Directions for this task:
A word-for-word copy of the data is what's wanted; pictures stay out of it.

Extracted data entries
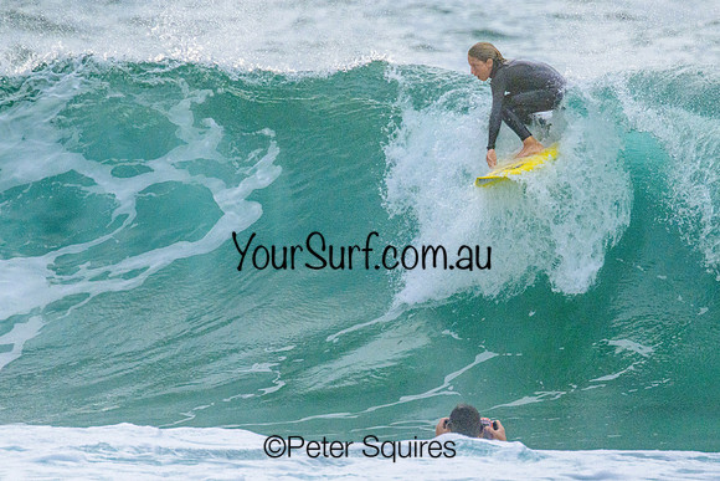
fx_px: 22017
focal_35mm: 1101
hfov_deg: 1.9
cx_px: 444
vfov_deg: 1.3
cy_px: 157
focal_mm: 800
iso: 2500
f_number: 11
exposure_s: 1/2000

Written solution:
fx_px: 22017
focal_35mm: 1101
hfov_deg: 1.9
cx_px: 444
vfov_deg: 1.3
cy_px: 157
focal_mm: 800
iso: 2500
f_number: 11
exposure_s: 1/2000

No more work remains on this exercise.